▽

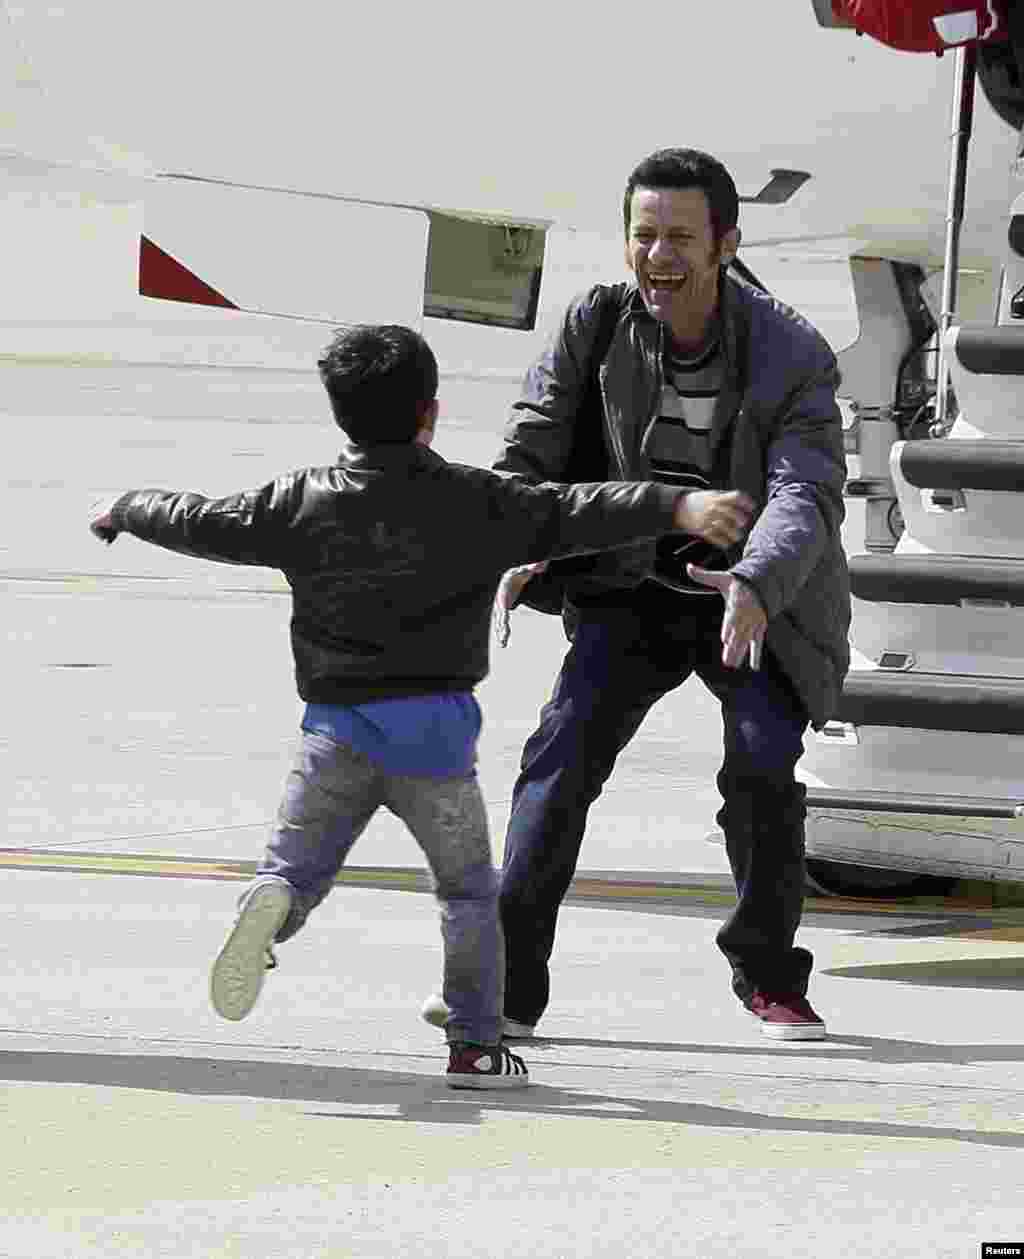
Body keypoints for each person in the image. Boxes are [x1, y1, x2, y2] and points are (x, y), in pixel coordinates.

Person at [88, 322, 754, 1087]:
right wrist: (677, 506)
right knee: (468, 893)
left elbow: (199, 518)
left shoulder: (297, 502)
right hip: (435, 736)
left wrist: (125, 506)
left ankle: (276, 899)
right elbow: (577, 509)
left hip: (335, 731)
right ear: (429, 412)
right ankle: (474, 1044)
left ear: (339, 412)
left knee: (298, 866)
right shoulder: (477, 501)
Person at [477, 148, 850, 1042]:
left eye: (679, 237)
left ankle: (769, 977)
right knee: (558, 764)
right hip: (631, 582)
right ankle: (506, 983)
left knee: (763, 770)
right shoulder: (595, 323)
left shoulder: (790, 349)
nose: (657, 256)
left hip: (754, 588)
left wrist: (756, 580)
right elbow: (530, 448)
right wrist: (514, 541)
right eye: (642, 235)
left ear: (726, 242)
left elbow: (806, 492)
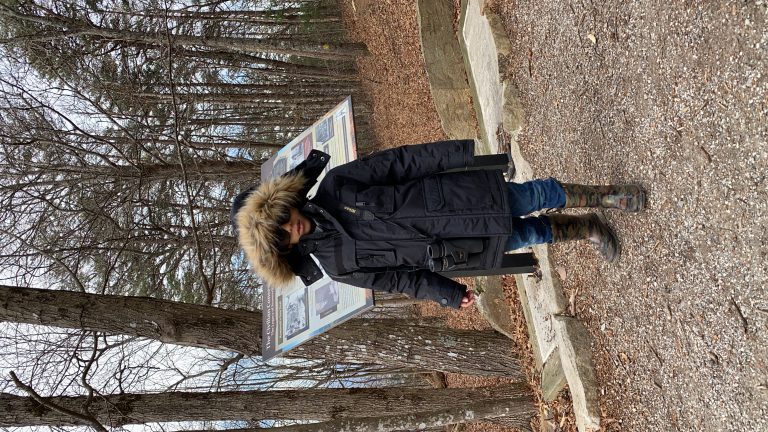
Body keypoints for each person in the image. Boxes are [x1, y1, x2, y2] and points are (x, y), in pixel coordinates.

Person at [231, 140, 644, 309]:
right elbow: (401, 280)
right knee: (530, 233)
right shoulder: (338, 266)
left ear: (286, 204)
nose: (288, 230)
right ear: (284, 251)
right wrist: (447, 293)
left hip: (460, 198)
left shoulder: (337, 186)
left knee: (535, 196)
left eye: (281, 220)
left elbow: (399, 163)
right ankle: (588, 228)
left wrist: (454, 155)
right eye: (280, 239)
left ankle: (606, 196)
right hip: (457, 246)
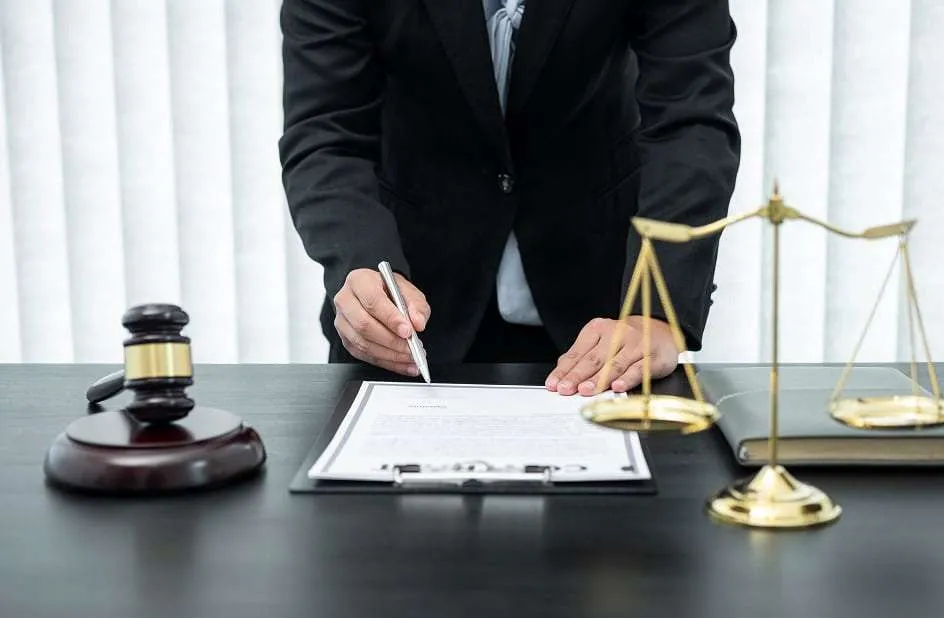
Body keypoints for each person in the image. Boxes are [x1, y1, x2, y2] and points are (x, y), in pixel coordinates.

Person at [278, 0, 740, 396]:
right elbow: (326, 133)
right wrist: (362, 262)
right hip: (410, 304)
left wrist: (656, 309)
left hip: (604, 313)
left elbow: (690, 123)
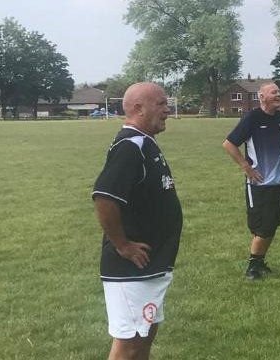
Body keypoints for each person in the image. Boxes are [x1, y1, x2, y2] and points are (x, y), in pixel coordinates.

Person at [92, 82, 180, 360]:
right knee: (129, 345)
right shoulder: (130, 146)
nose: (167, 109)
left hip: (150, 266)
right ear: (138, 108)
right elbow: (104, 197)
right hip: (131, 268)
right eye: (161, 104)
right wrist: (122, 245)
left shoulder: (145, 143)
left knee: (144, 338)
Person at [222, 82, 280, 280]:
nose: (279, 94)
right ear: (262, 97)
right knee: (262, 226)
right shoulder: (252, 118)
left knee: (272, 224)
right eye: (274, 92)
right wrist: (247, 167)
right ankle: (253, 267)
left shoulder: (279, 118)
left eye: (279, 91)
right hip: (259, 183)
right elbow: (229, 144)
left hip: (277, 180)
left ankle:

△

### Exercise directions:
Find the string "shoulder" in the entries above. Copy each line where it occurs.

### Answer section:
left shoulder: (297, 502)
right shoulder: (477, 501)
right shoulder: (595, 323)
left shoulder: (790, 349)
right shoulder: (338, 266)
left shoulder: (337, 186)
right shoulder: (130, 146)
left shoulder: (145, 143)
right shoulder: (252, 118)
left shoulder: (279, 118)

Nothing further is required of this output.